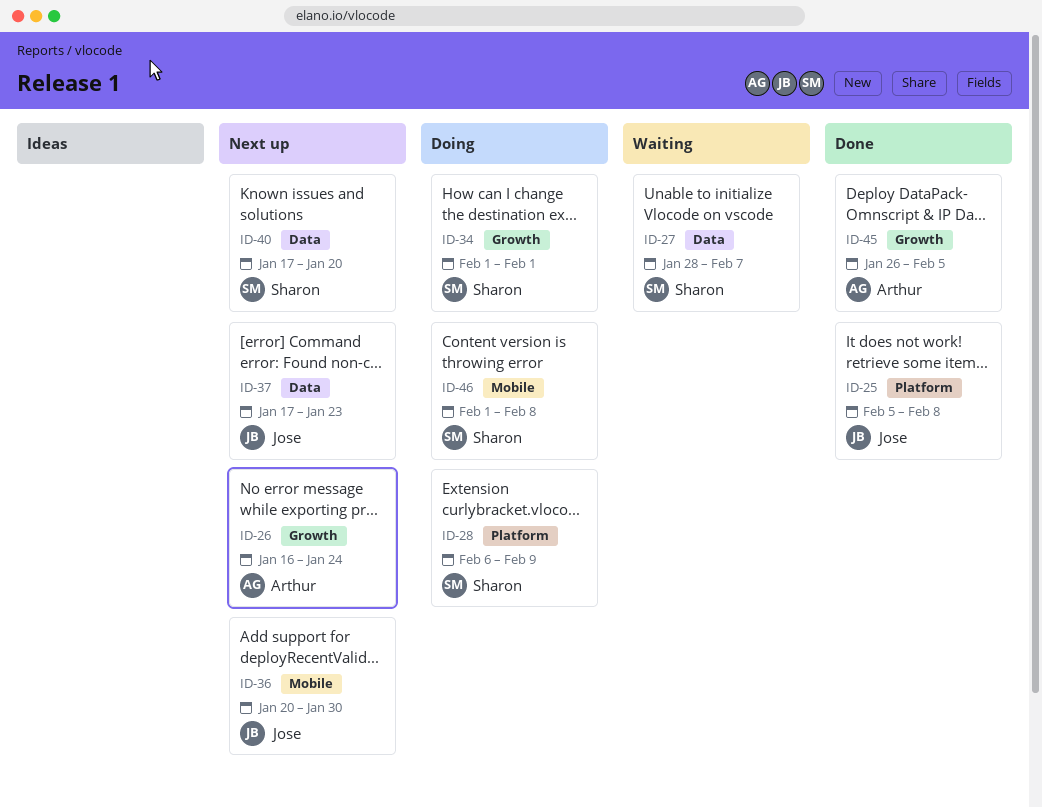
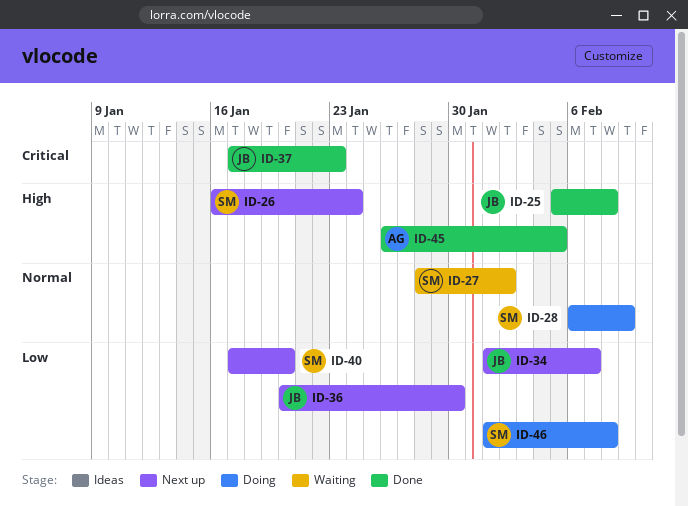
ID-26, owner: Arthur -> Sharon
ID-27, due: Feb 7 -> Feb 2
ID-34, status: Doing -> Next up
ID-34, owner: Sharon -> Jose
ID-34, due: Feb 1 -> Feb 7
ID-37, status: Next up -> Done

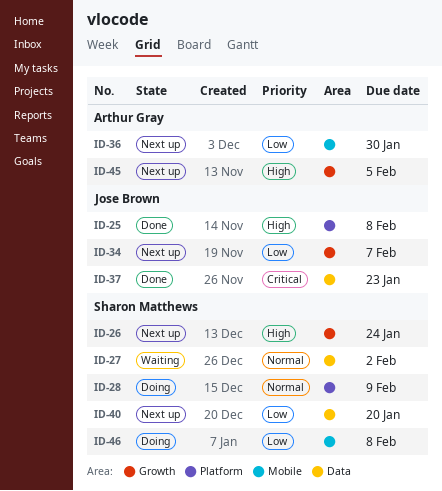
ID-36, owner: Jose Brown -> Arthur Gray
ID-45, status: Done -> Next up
* * *
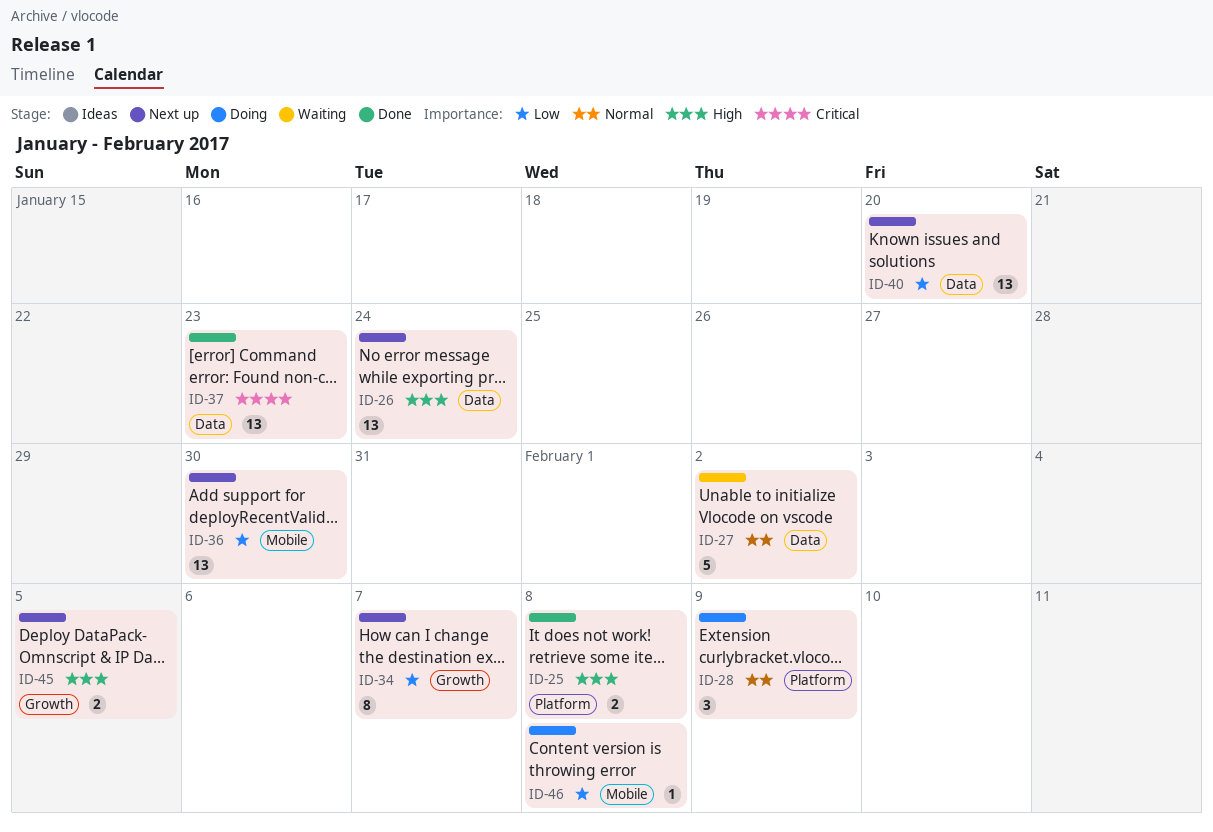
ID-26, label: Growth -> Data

**Exercise requirements**
Output exactly those lines of the data above that run from the line with "ID-37, status: Next up -> Done" up to and including the line with "ID-45, status: Done -> Next up". No pictures go in.

**Problem solution**
ID-37, status: Next up -> Done

ID-36, owner: Jose Brown -> Arthur Gray
ID-45, status: Done -> Next up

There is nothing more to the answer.